Binary Searches (SEARCH ALL):
  1. The binary search is conducted as follows:
    1. The search begins at the midpoint of the table (for example, 50 of 100) and compares the value of the table entry with the search item to determine if there is a match.
    2. If there is no match, SEARCH determines whether the search item is logically located in the upper or lower half of the table (0-49, or 51-100).
    3. SEARCH then finds the midpoint of the half that logically contains the search item and determines if the table element at the midpoint matches the search item.
    4. If there is no match, SEARCH again determines whether the search item is logically located in the upper or lower half of the remaining range.
    5. This process iterates until the search item is found or until it is determined that the table does not contain the search item (the remaining table range becomes null).
    6. If at any time a match is found, the search immediately terminates and the imperative statement associated with the WHEN clause is executed. Program execution then resumes immediately after the SEARCH statement.
  2. Binary searches require sequential, ordered tables (via use of the ASCENDING/DESCENDING KEY phrase). The table must be ordered as specified by the KEY IS phrase of the table definition.
  3. The matching conditions of the WHEN clause must identify a unique table entry.

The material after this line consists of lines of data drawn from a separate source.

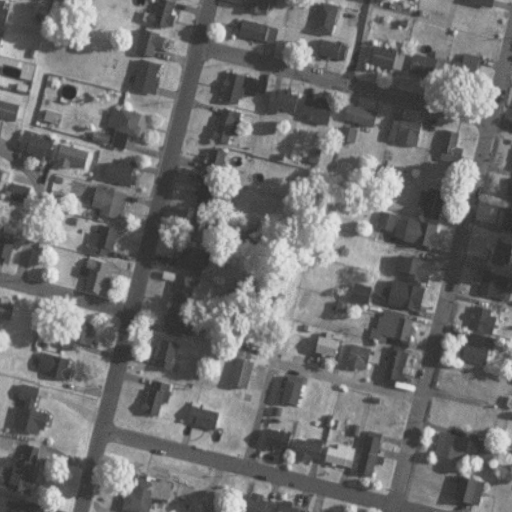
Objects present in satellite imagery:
building: (179, 0)
building: (7, 1)
building: (484, 2)
building: (486, 5)
building: (164, 12)
building: (325, 18)
building: (4, 19)
building: (167, 19)
building: (329, 25)
building: (256, 30)
building: (259, 37)
road: (359, 41)
building: (2, 43)
building: (153, 45)
building: (331, 50)
building: (156, 52)
building: (335, 57)
building: (387, 58)
building: (390, 64)
building: (0, 66)
building: (427, 66)
building: (464, 70)
building: (430, 73)
building: (146, 76)
building: (149, 83)
road: (356, 85)
building: (241, 87)
building: (244, 94)
building: (282, 101)
building: (285, 107)
building: (9, 111)
building: (316, 111)
building: (360, 116)
building: (10, 117)
building: (320, 117)
building: (129, 122)
building: (363, 123)
building: (225, 126)
building: (132, 129)
building: (404, 131)
building: (228, 133)
building: (407, 138)
building: (36, 144)
building: (449, 148)
building: (39, 151)
road: (171, 155)
building: (452, 155)
building: (72, 158)
building: (213, 161)
building: (75, 164)
building: (216, 168)
building: (120, 172)
building: (123, 179)
building: (2, 183)
building: (509, 191)
building: (17, 193)
building: (207, 193)
building: (20, 200)
building: (210, 200)
building: (108, 201)
building: (430, 201)
building: (511, 201)
road: (36, 205)
building: (112, 208)
building: (433, 208)
building: (507, 219)
building: (386, 221)
building: (200, 226)
building: (508, 226)
building: (389, 228)
building: (423, 232)
building: (203, 233)
building: (102, 239)
building: (426, 239)
building: (105, 246)
building: (6, 247)
building: (8, 253)
building: (501, 253)
building: (192, 260)
building: (503, 260)
building: (195, 266)
building: (413, 267)
road: (450, 271)
building: (416, 274)
building: (95, 275)
building: (96, 277)
building: (494, 283)
building: (182, 287)
building: (497, 290)
building: (361, 293)
road: (65, 294)
building: (185, 294)
building: (406, 294)
building: (364, 300)
building: (409, 301)
building: (7, 316)
building: (482, 319)
building: (175, 321)
building: (392, 326)
building: (485, 326)
building: (178, 328)
building: (77, 333)
building: (396, 333)
building: (79, 340)
building: (327, 346)
building: (473, 350)
building: (330, 352)
building: (166, 354)
building: (358, 356)
building: (476, 356)
building: (170, 361)
building: (361, 363)
building: (395, 364)
building: (56, 366)
road: (294, 366)
building: (398, 371)
building: (59, 372)
building: (242, 372)
building: (245, 379)
building: (291, 391)
building: (156, 397)
building: (294, 398)
building: (159, 404)
road: (107, 411)
building: (30, 412)
building: (458, 414)
building: (202, 416)
building: (33, 418)
building: (461, 421)
building: (205, 423)
building: (277, 440)
building: (279, 446)
building: (450, 446)
building: (307, 450)
building: (485, 450)
building: (453, 453)
building: (371, 454)
building: (339, 455)
building: (310, 456)
building: (489, 457)
building: (374, 460)
building: (342, 462)
road: (266, 469)
building: (20, 470)
building: (23, 477)
building: (469, 490)
building: (149, 493)
building: (153, 497)
building: (472, 497)
building: (261, 504)
building: (14, 507)
building: (264, 507)
building: (290, 508)
building: (16, 510)
building: (289, 510)
building: (312, 511)
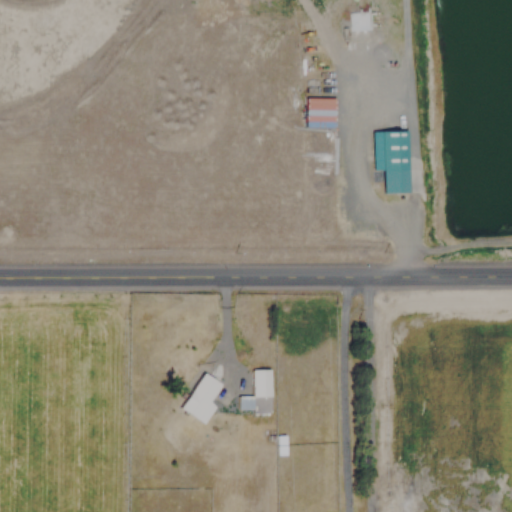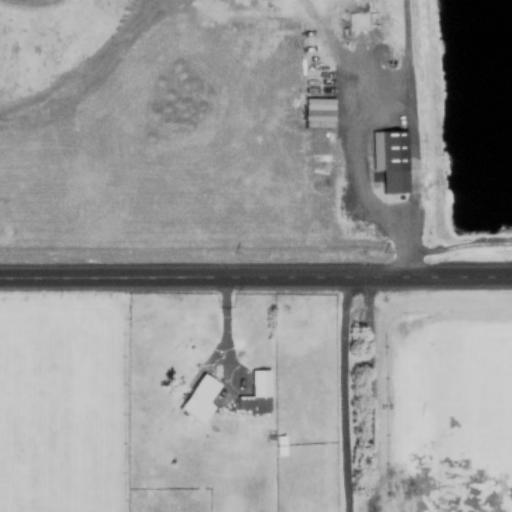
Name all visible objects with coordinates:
building: (316, 111)
building: (317, 111)
park: (468, 128)
building: (376, 151)
building: (388, 159)
road: (256, 277)
road: (225, 324)
building: (259, 381)
building: (255, 392)
road: (344, 394)
road: (366, 394)
building: (204, 400)
building: (204, 400)
crop: (449, 407)
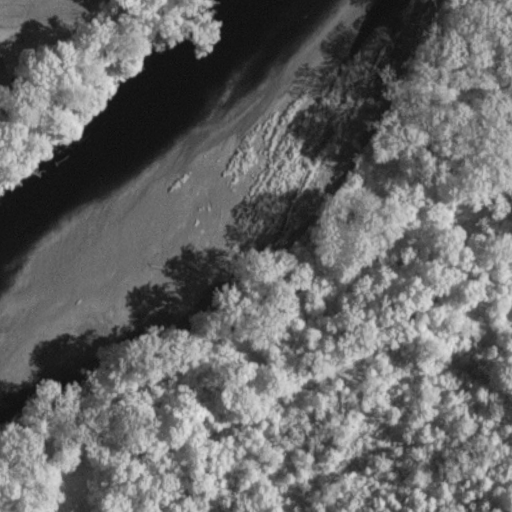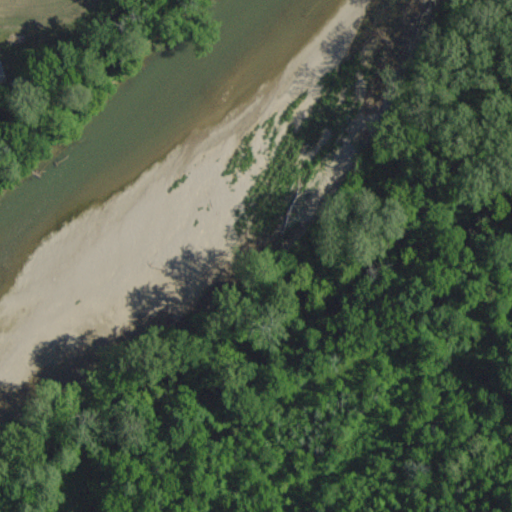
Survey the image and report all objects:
river: (160, 140)
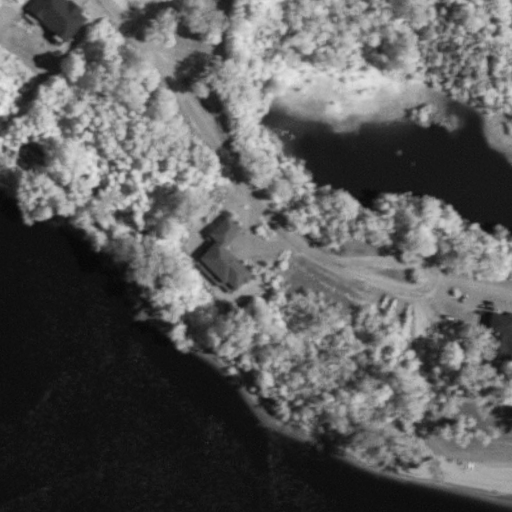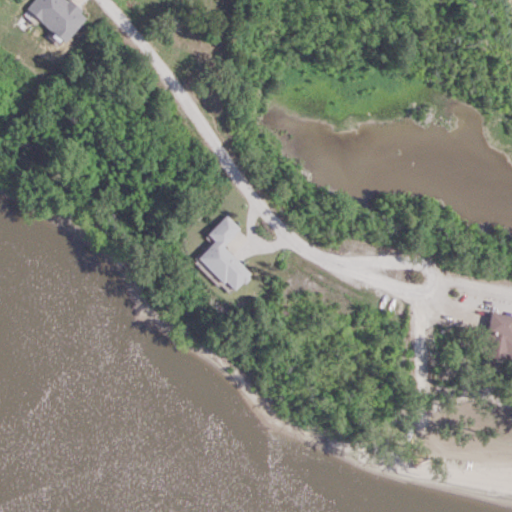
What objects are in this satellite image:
building: (56, 16)
quarry: (389, 112)
road: (267, 213)
building: (220, 256)
building: (494, 337)
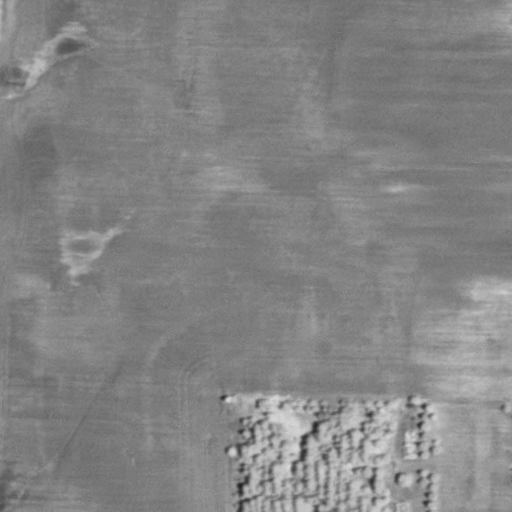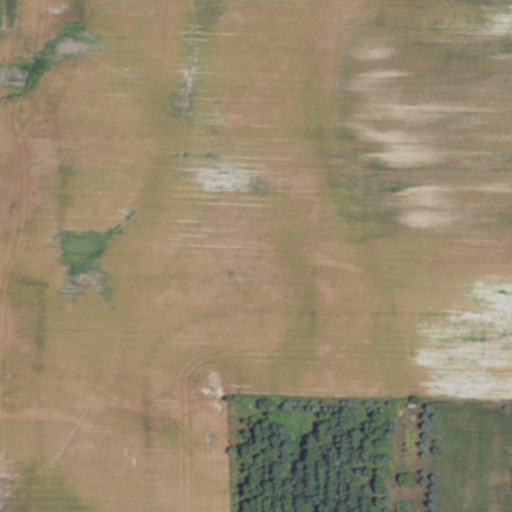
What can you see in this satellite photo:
crop: (240, 228)
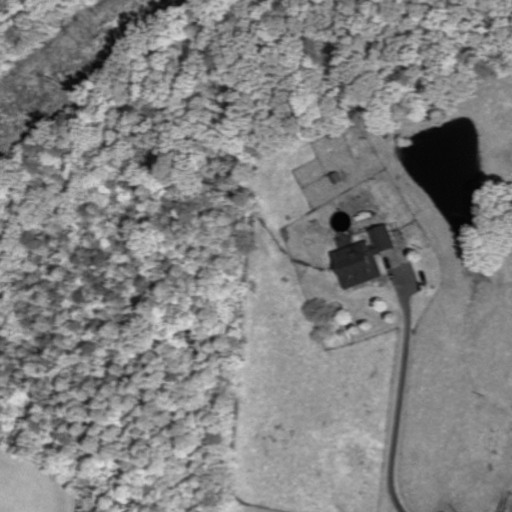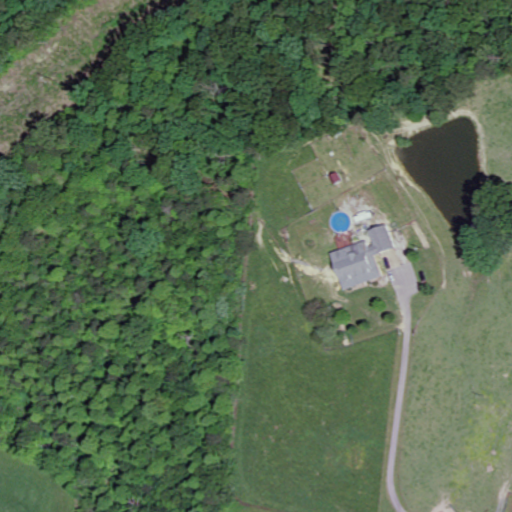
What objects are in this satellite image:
building: (368, 258)
road: (402, 396)
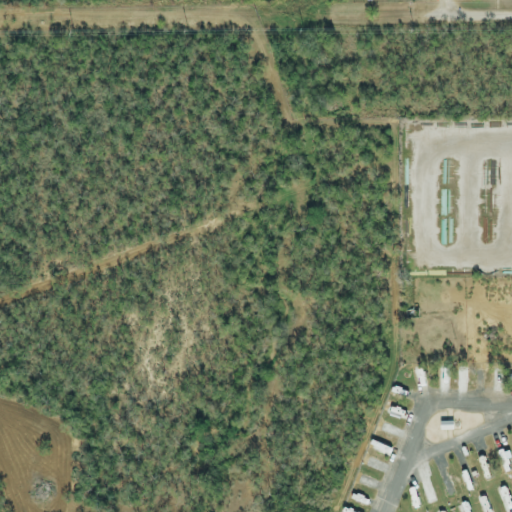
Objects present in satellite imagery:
road: (473, 16)
road: (510, 141)
road: (422, 417)
road: (461, 444)
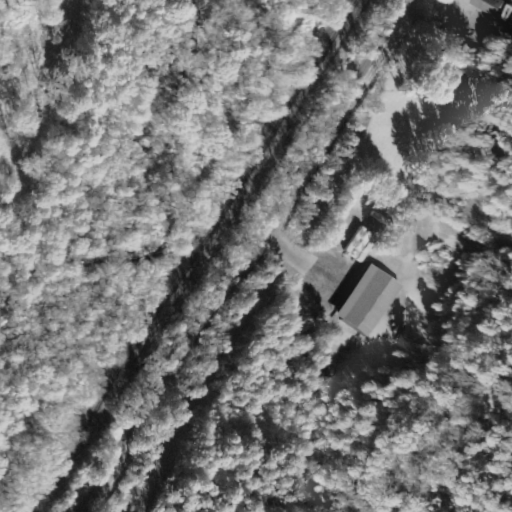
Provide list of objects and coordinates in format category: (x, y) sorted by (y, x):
building: (487, 6)
railway: (197, 256)
road: (248, 257)
building: (363, 301)
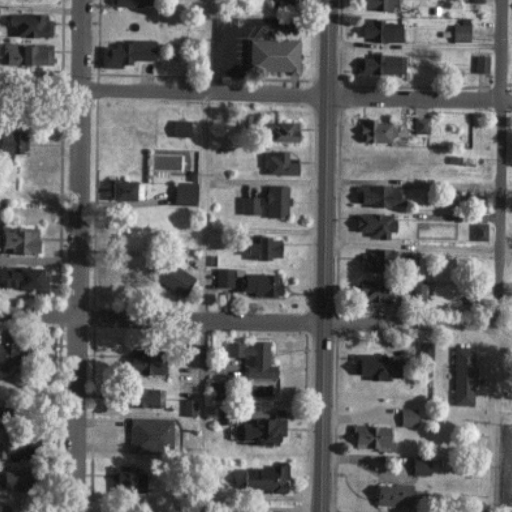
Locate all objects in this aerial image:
building: (282, 1)
building: (128, 2)
building: (377, 4)
building: (28, 24)
building: (381, 30)
building: (459, 32)
building: (125, 52)
building: (25, 53)
park: (509, 53)
building: (272, 54)
building: (480, 63)
building: (378, 64)
road: (39, 85)
road: (287, 95)
road: (504, 98)
building: (419, 125)
building: (179, 127)
building: (279, 130)
building: (375, 130)
building: (10, 142)
road: (205, 160)
building: (277, 163)
road: (350, 184)
building: (123, 190)
building: (183, 193)
building: (377, 195)
building: (266, 201)
building: (373, 224)
road: (496, 227)
building: (478, 231)
road: (76, 236)
building: (17, 240)
building: (262, 247)
road: (322, 256)
building: (374, 260)
building: (223, 276)
building: (171, 277)
building: (23, 278)
building: (257, 284)
building: (374, 290)
building: (417, 291)
road: (37, 314)
road: (294, 320)
building: (424, 350)
building: (8, 353)
building: (251, 358)
building: (146, 361)
building: (374, 366)
building: (462, 375)
building: (139, 397)
building: (188, 407)
building: (407, 416)
building: (256, 431)
building: (149, 434)
building: (370, 437)
building: (13, 448)
park: (507, 462)
building: (419, 464)
building: (14, 478)
building: (263, 478)
building: (125, 479)
building: (392, 494)
building: (2, 507)
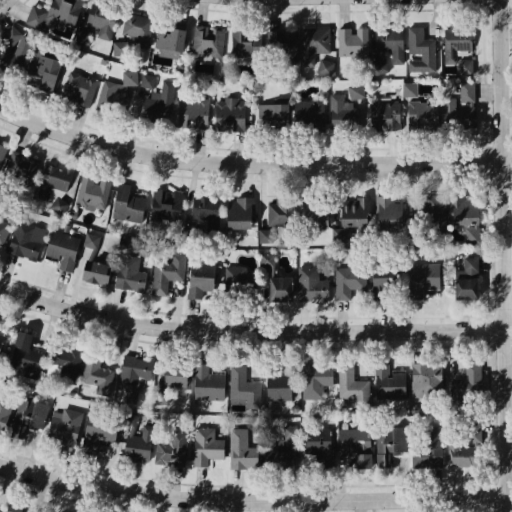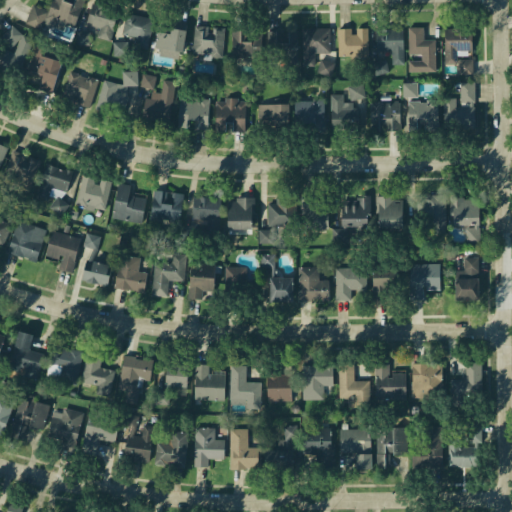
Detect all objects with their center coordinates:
road: (4, 4)
building: (53, 13)
building: (55, 14)
building: (100, 19)
building: (102, 21)
building: (137, 27)
building: (138, 29)
building: (9, 35)
building: (82, 37)
building: (83, 38)
building: (207, 39)
building: (208, 40)
building: (168, 41)
building: (171, 41)
building: (283, 41)
building: (456, 41)
building: (247, 42)
building: (353, 42)
building: (314, 43)
building: (390, 43)
building: (457, 43)
building: (244, 44)
building: (315, 44)
building: (391, 44)
building: (283, 45)
building: (117, 48)
building: (120, 49)
building: (14, 50)
building: (353, 51)
building: (421, 51)
building: (17, 52)
building: (420, 52)
building: (380, 66)
building: (465, 66)
building: (465, 66)
building: (325, 67)
building: (326, 67)
building: (380, 67)
building: (44, 69)
building: (44, 71)
building: (148, 79)
building: (148, 81)
building: (80, 87)
building: (80, 89)
building: (410, 89)
building: (410, 89)
building: (356, 91)
building: (357, 91)
building: (116, 93)
building: (111, 101)
building: (159, 104)
building: (160, 104)
building: (461, 108)
building: (310, 109)
building: (459, 109)
building: (193, 111)
building: (194, 112)
building: (275, 113)
building: (311, 113)
building: (343, 113)
building: (230, 114)
building: (273, 114)
building: (231, 115)
building: (344, 115)
building: (384, 115)
building: (423, 115)
building: (423, 115)
building: (385, 116)
building: (2, 150)
building: (2, 152)
road: (249, 163)
road: (510, 164)
building: (22, 168)
building: (22, 169)
building: (52, 181)
building: (55, 187)
building: (91, 191)
building: (94, 193)
building: (167, 203)
building: (128, 204)
building: (129, 205)
building: (167, 206)
building: (206, 210)
building: (281, 210)
building: (207, 211)
building: (388, 211)
building: (240, 212)
building: (281, 212)
building: (390, 212)
building: (428, 212)
building: (433, 212)
building: (240, 213)
building: (314, 213)
building: (466, 215)
building: (312, 216)
building: (352, 216)
building: (466, 216)
building: (353, 218)
building: (3, 229)
building: (4, 231)
building: (265, 236)
building: (266, 236)
building: (26, 238)
building: (27, 240)
building: (62, 249)
building: (63, 249)
building: (268, 259)
building: (95, 263)
building: (268, 263)
building: (95, 271)
building: (130, 272)
building: (167, 272)
building: (168, 273)
building: (130, 274)
building: (236, 275)
building: (384, 277)
building: (199, 278)
building: (423, 278)
building: (201, 279)
building: (423, 279)
building: (466, 279)
building: (349, 280)
building: (467, 280)
building: (349, 281)
building: (239, 282)
building: (311, 283)
building: (312, 285)
building: (384, 285)
building: (279, 288)
building: (281, 289)
road: (253, 330)
building: (1, 338)
building: (1, 341)
building: (22, 356)
building: (26, 356)
building: (64, 364)
building: (98, 372)
building: (172, 374)
building: (97, 375)
building: (134, 376)
building: (177, 376)
building: (132, 377)
building: (427, 377)
building: (427, 378)
building: (316, 380)
building: (469, 380)
building: (389, 381)
building: (207, 383)
building: (209, 384)
building: (278, 384)
building: (389, 384)
building: (467, 385)
building: (353, 386)
building: (244, 387)
building: (279, 387)
building: (244, 388)
building: (353, 388)
building: (317, 389)
building: (161, 397)
building: (3, 408)
building: (5, 412)
building: (29, 417)
building: (17, 418)
building: (56, 422)
building: (66, 425)
building: (475, 430)
building: (99, 431)
building: (98, 434)
building: (462, 439)
building: (136, 441)
building: (138, 441)
building: (422, 443)
building: (390, 444)
building: (169, 445)
building: (207, 445)
building: (317, 445)
building: (357, 445)
building: (207, 446)
building: (302, 447)
building: (355, 447)
building: (243, 449)
building: (429, 449)
building: (173, 450)
building: (243, 451)
building: (281, 452)
building: (461, 454)
road: (254, 500)
building: (14, 507)
building: (14, 508)
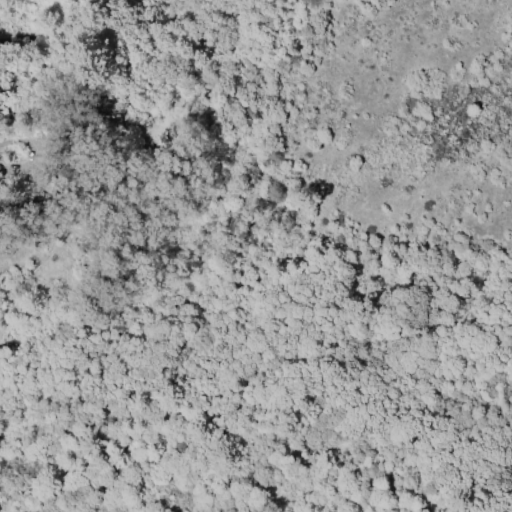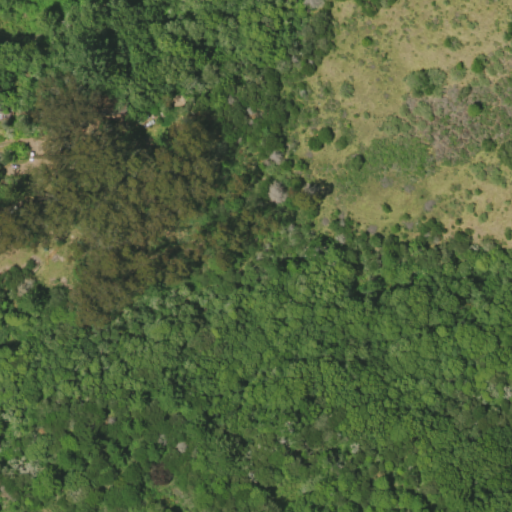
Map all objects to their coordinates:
road: (100, 136)
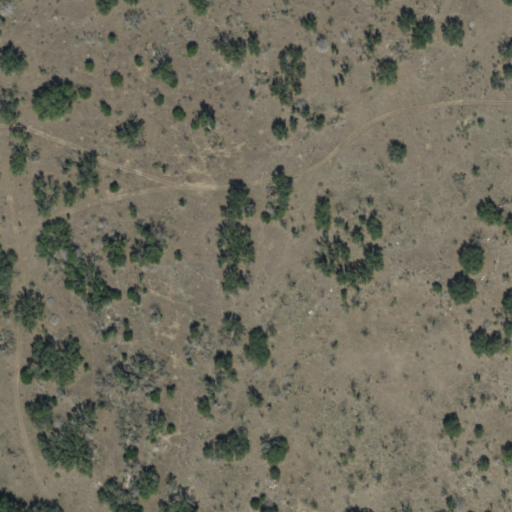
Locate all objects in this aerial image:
road: (258, 185)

  4. Binary searches are best suited to large tables (typically 50 records or more) where the binary search algorithm significantly reduces the average number of lookups per match.
  5. Unlike a sequential search, the binary search format permits only one WHEN clause.
  6. Because only one WHEN clause is permitted and because the index value is automatically set by the program, it is not possible to SEARCH partially full tables.
  7. The SEARCH ALL match conditions are very restrictive. Match condition evaluation is restricted to evaluation of a condition-name, which can represent only a single value (no range or sequence of values permitted), or a condition which tests for equality.
  8. The table data item and the index must be on the left side of the condition statement.
  9. Multiple condition tests are permitted but can be connected only with an AND (no OR).
  10. Any table item or condition-name referenced must be named in the KEY IS phrase of the OCCURS clause of the table definition.
  11. The VARYING option is not permitted.
  12. When a match is found, the index retains the value of the table subscript of the matched entry. If no match is found the value of the index is unpredictable.